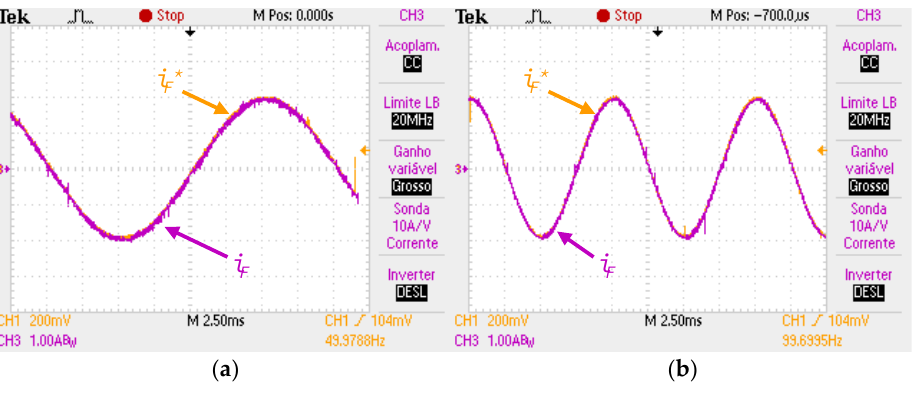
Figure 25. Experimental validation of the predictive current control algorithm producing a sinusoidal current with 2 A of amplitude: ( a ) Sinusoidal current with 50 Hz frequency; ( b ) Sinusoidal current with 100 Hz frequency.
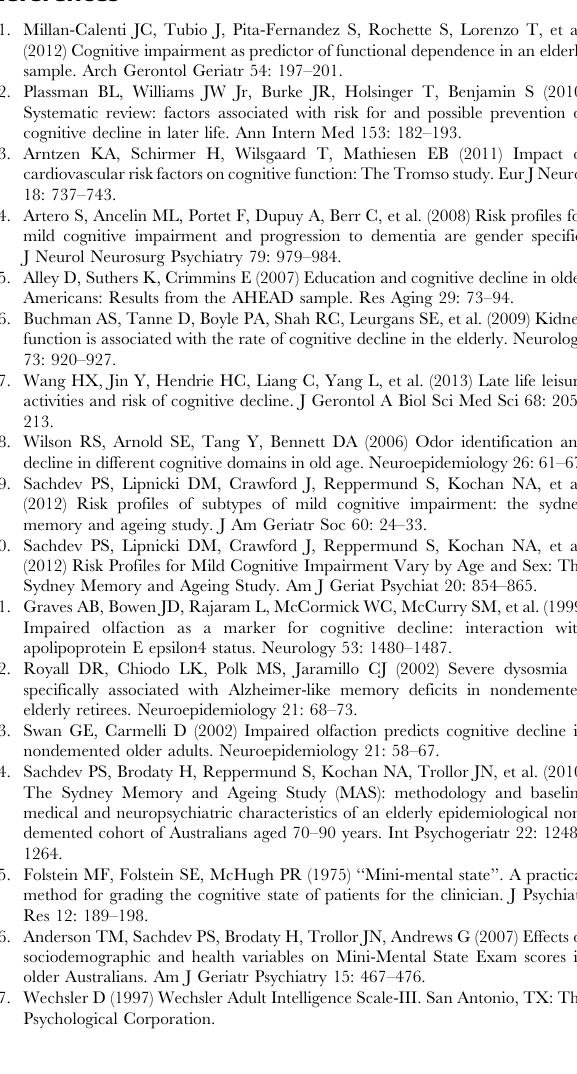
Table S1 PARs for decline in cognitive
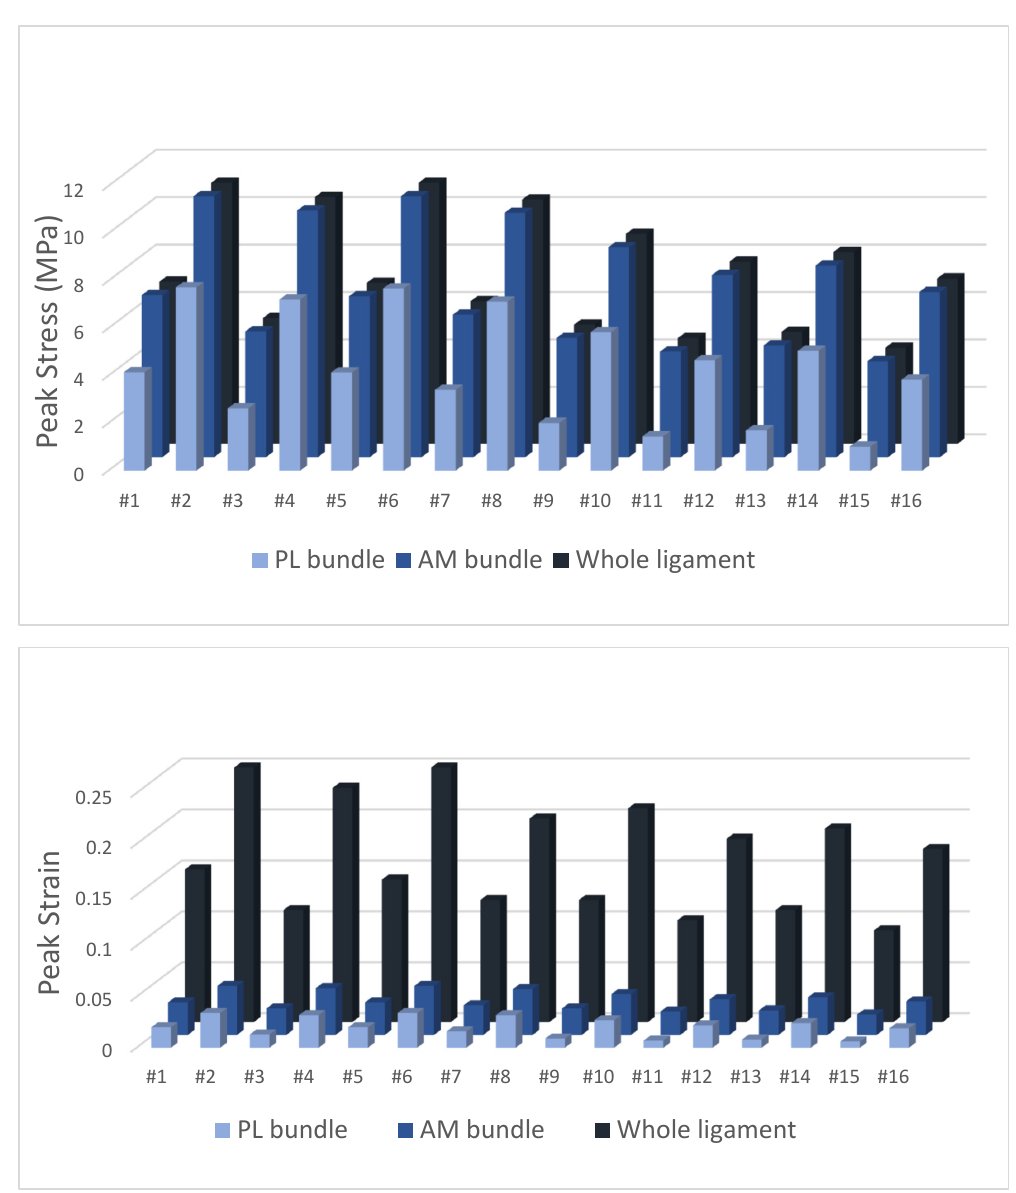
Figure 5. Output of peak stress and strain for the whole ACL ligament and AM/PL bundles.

EXERCISE AIM » A faithful copy of all the data above, without its pictures, is the expected result.

WRITTEN ANSWER »
Figure 25. Experimental validation of the predictive current control algorithm producing a sinusoidal current with 2 A of amplitude: ( a ) Sinusoidal current with 50 Hz frequency; ( b ) Sinusoidal current with 100 Hz frequency.
Table S1 PARs for decline in cognitive
Figure 5. Output of peak stress and strain for the whole ACL ligament and AM/PL bundles.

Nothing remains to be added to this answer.